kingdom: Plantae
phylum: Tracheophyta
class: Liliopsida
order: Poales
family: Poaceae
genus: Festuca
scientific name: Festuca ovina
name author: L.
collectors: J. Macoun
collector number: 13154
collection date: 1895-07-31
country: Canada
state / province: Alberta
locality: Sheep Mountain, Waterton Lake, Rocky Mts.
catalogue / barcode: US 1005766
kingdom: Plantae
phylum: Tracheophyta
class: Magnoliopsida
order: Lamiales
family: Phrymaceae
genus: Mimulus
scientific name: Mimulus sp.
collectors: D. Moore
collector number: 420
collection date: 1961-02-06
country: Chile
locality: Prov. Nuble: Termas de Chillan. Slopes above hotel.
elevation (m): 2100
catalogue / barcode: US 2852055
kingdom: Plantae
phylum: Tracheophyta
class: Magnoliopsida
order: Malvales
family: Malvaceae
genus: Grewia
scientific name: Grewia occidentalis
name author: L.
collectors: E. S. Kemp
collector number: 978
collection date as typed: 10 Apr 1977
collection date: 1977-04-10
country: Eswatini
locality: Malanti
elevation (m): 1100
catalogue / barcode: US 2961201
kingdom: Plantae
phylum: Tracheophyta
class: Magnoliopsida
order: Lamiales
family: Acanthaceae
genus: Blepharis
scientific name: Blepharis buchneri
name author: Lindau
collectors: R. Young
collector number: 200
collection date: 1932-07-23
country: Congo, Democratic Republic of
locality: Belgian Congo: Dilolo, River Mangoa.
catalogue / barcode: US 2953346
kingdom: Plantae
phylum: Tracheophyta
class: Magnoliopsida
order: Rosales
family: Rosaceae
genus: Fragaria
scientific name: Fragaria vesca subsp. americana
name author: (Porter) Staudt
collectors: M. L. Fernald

★ ★ ★ ★ ★

TASK DESCRIPTION: Reproduce the listing above, substituting "site" for every "locality" and leaving everything else unchanged.

CORRECT OUTPUT:
kingdom: Plantae
phylum: Tracheophyta
class: Liliopsida
order: Poales
family: Poaceae
genus: Festuca
scientific name: Festuca ovina
name author: L.
collectors: J. Macoun
collector number: 13154
collection date: 1895-07-31
country: Canada
state / province: Alberta
site: Sheep Mountain, Waterton Lake, Rocky Mts.
catalogue / barcode: US 1005766
kingdom: Plantae
phylum: Tracheophyta
class: Magnoliopsida
order: Lamiales
family: Phrymaceae
genus: Mimulus
scientific name: Mimulus sp.
collectors: D. Moore
collector number: 420
collection date: 1961-02-06
country: Chile
site: Prov. Nuble: Termas de Chillan. Slopes above hotel.
elevation (m): 2100
catalogue / barcode: US 2852055
kingdom: Plantae
phylum: Tracheophyta
class: Magnoliopsida
order: Malvales
family: Malvaceae
genus: Grewia
scientific name: Grewia occidentalis
name author: L.
collectors: E. S. Kemp
collector number: 978
collection date as typed: 10 Apr 1977
collection date: 1977-04-10
country: Eswatini
site: Malanti
elevation (m): 1100
catalogue / barcode: US 2961201
kingdom: Plantae
phylum: Tracheophyta
class: Magnoliopsida
order: Lamiales
family: Acanthaceae
genus: Blepharis
scientific name: Blepharis buchneri
name author: Lindau
collectors: R. Young
collector number: 200
collection date: 1932-07-23
country: Congo, Democratic Republic of
site: Belgian Congo: Dilolo, River Mangoa.
catalogue / barcode: US 2953346
kingdom: Plantae
phylum: Tracheophyta
class: Magnoliopsida
order: Rosales
family: Rosaceae
genus: Fragaria
scientific name: Fragaria vesca subsp. americana
name author: (Porter) Staudt
collectors: M. L. Fernald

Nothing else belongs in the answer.